Late one Saturday afternoon in mid-June they drove into Hartford and had what Dennis called a picnic. It turned into a momentous day in their relationship. “Not in a very long time have I enjoyed another person's company as much,” Dennis wrote. “We
do
get along wonderfully. Our picnic turned out to be a sign stealing fest and secretly I was amazed and amused by her brazen talent, and iron nerves for this. What a good day.”

Remembering the same escapade, Karin wrote that they wandered all over Hartford, having a wonderful time, particularly stealing signs off the fences and walls of the Civic Center, the parking lot by the State Capitol and elsewhere.

With the stolen signs in the trunk of Dennis's MG, they were unwilling just to drive back home, say good-bye, and go their own ways for the rest of the evening. They went to a movie.

According to Karin, all they did was hold hands.
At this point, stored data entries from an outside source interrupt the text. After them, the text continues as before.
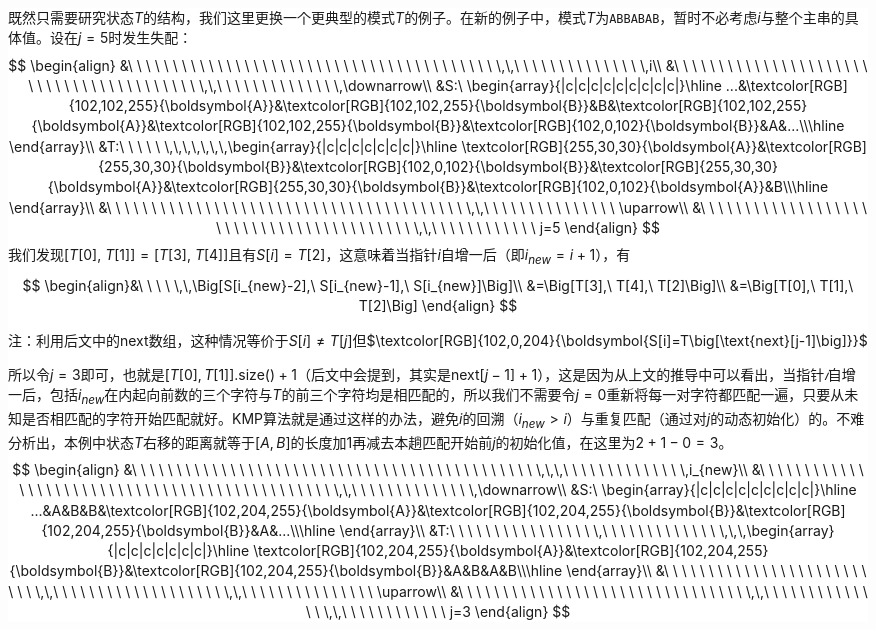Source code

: 既然只需要研究状态$T$的结构，我们这里更换一个更典型的模式$T$的例子。在新的例子中，模式$T$为`ABBABAB`，暂时不必考虑$i$与整个主串的具体值。设在$j=5$时发生失配：
$$
\begin{align}
&\ \ \ \ \ \ \ \ \ \ \ \ \ \ \ \ \ \ \ \ \ \ \ \ \ \ \ \ \ \ \ \ \ \ \ \ \ \ \ \ \ \,\,\ \ \ \ \ \ \ \ \ \ \ \ \ \ \,i\\
&\ \ \ \ \ \ \ \ \ \ \ \ \ \ \ \ \ \ \ \ \ \ \ \ \ \ \ \ \ \ \ \ \ \ \ \ \ \ \ \ \ \,\,\ \ \ \ \ \ \ \ \ \ \ \ \ \,\downarrow\\
&S:\ \begin{array}{|c|c|c|c|c|c|c|c|c|}\hline
...&\textcolor[RGB]{102,102,255}{\boldsymbol{A}}&\textcolor[RGB]{102,102,255}{\boldsymbol{B}}&B&\textcolor[RGB]{102,102,255}{\boldsymbol{A}}&\textcolor[RGB]{102,102,255}{\boldsymbol{B}}&\textcolor[RGB]{102,0,102}{\boldsymbol{B}}&A&...\\\hline
\end{array}\\
&T:\ \ \ \ \ \,\,\,\,\,\,\,\begin{array}{|c|c|c|c|c|c|c|}\hline
\textcolor[RGB]{255,30,30}{\boldsymbol{A}}&\textcolor[RGB]{255,30,30}{\boldsymbol{B}}&\textcolor[RGB]{102,0,102}{\boldsymbol{B}}&\textcolor[RGB]{255,30,30}{\boldsymbol{A}}&\textcolor[RGB]{255,30,30}{\boldsymbol{B}}&\textcolor[RGB]{102,0,102}{\boldsymbol{A}}&B\\\hline
\end{array}\\
&\ \ \ \ \ \ \ \ \ \ \ \ \ \ \ \ \ \ \ \ \ \ \ \ \ \ \ \ \ \ \ \ \ \ \ \ \ \ \ \ \,\,\ \ \ \ \ \ \ \ \ \ \ \ \ \ \ \uparrow\\
&\ \ \ \ \ \ \ \ \ \ \ \ \ \ \ \ \ \ \ \ \ \ \ \ \ \ \ \ \ \ \ \ \ \ \ \ \ \ \ \ \ \,\,\ \ \ \ \ \ \ \ \ \ \ \ j=5
\end{align}
$$
我们发现$\big[T[0],\ T[1]\big]=\big[T[3],\ T[4]\big]$且有$S[i]=T[2]$，这意味着当指针$i$自增一后（即$i_{new}=i+1$），有
$$
\begin{align}&\ \ \ \ \,\,\Big[S[i_{new}-2],\ S[i_{new}-1],\ S[i_{new}]\Big]\\
&=\Big[T[3],\ T[4],\ T[2]\Big]\\
&=\Big[T[0],\ T[1],\ T[2]\Big]
\end{align}
$$

注：利用后文中的$\text{next}$数组，这种情况等价于$S[i]\neq T[j]$但$\textcolor[RGB]{102,0,204}{\boldsymbol{S[i]=T\big[\text{next}[j-1]\big]}}$

所以令$j=3$即可，也就是$\big[T[0],T[1]\big].\text{size}()+1$（后文中会提到，其实是$\text{next}[j-1]+1$），这是因为从上文的推导中可以看出，当指针$𝑖$自增一后，包括$i_{new}$在内起向前数的三个字符与$T$的前三个字符均是相匹配的，所以我们不需要令$j=0$重新将每一对字符都匹配一遍，只要从未知是否相匹配的字符开始匹配就好。KMP算法就是通过这样的办法，避免$i$的回溯（$i_{new}>i$）与重复匹配（通过对$j$的动态初始化）的。不难分析出，本例中状态$T$右移的距离就等于$[A,B]$的长度加$1$再减去本趟匹配开始前$j$的初始化值，在这里为$2+1-0=3$。
$$
\begin{align}
&\ \ \ \ \ \ \ \ \ \ \ \ \ \ \ \ \ \ \ \ \ \ \ \ \ \ \ \ \ \ \ \ \ \ \ \ \ \ \ \ \ \ \ \ \ \,\,\,\ \ \ \ \ \ \ \ \ \ \ \ \ \,i_{new}\\
&\ \ \ \ \ \ \ \ \ \ \ \ \ \ \ \ \ \ \ \ \ \ \ \ \ \ \ \ \ \ \ \ \ \ \ \ \ \ \ \ \ \ \ \ \ \ \ \,\,\ \ \ \ \ \ \ \ \ \ \ \ \ \,\downarrow\\
&S:\ \begin{array}{|c|c|c|c|c|c|c|c|c|}\hline
...&A&B&B&\textcolor[RGB]{102,204,255}{\boldsymbol{A}}&\textcolor[RGB]{102,204,255}{\boldsymbol{B}}&\textcolor[RGB]{102,204,255}{\boldsymbol{B}}&A&...\\\hline
\end{array}\\
&T:\ \ \ \ \ \ \ \ \ \ \ \ \ \ \ \ \,\ \ \ \ \ \ \ \ \ \ \ \ \ \,\,\,\begin{array}{|c|c|c|c|c|c|c|}\hline
\textcolor[RGB]{102,204,255}{\boldsymbol{A}}&\textcolor[RGB]{102,204,255}{\boldsymbol{B}}&\textcolor[RGB]{102,204,255}{\boldsymbol{B}}&A&B&A&B\\\hline
\end{array}\\
&\ \ \ \ \ \ \ \ \ \ \ \ \ \ \ \ \ \ \ \ \ \ \ \ \ \ \,\,\ \ \ \ \ \ \ \ \ \ \ \ \ \ \ \ \ \ \ \,\,\ \ \ \ \ \ \ \ \ \ \ \ \ \ \ \uparrow\\
&\ \ \ \ \ \ \ \ \ \ \ \ \ \ \ \ \ \ \ \ \ \ \ \ \ \ \ \ \ \ \ \ \,\,\ \ \ \ \ \ \ \ \ \ \ \ \ \ \,\,\ \ \ \ \ \ \ \ \ \ \ \ j=3
\end{align}
$$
Dennis had fuller memories, as he confided to his diary:

By interpreting what she said after the movie, we weren't gonna go home right away and she wasn't hungry. At my best guess, we ended up down at the Meadows. It made me happy to find her so overwhelmed by the area which I managed, for so long, to take for granted. Again I was amazed and amused and even grateful of her appreciation. It was a beautiful night. Now, in all honesty, what progressed in the car went
far
beyond my most aggressive feelings. Without getting intently graphic, I might say that what happened did so
very
fast. Never were my intentions
that
. Not on a “first date.”

In Karin's diary she wrote that once they left the movie theater they drove down to a field at the edge of the Connecticut River. There Dennis kissed her for the first time. “Very interesting,” she wrote. It was after two in the morning by the time they reached the condos on Butternut Drive. Joyce was waiting up. She was furious. She lashed out at Karin with all her vitriol. But to Karin's surprise and delight, Joyce did not declare Dennis off limits; indeed, she said that Karin could even see him again the next day.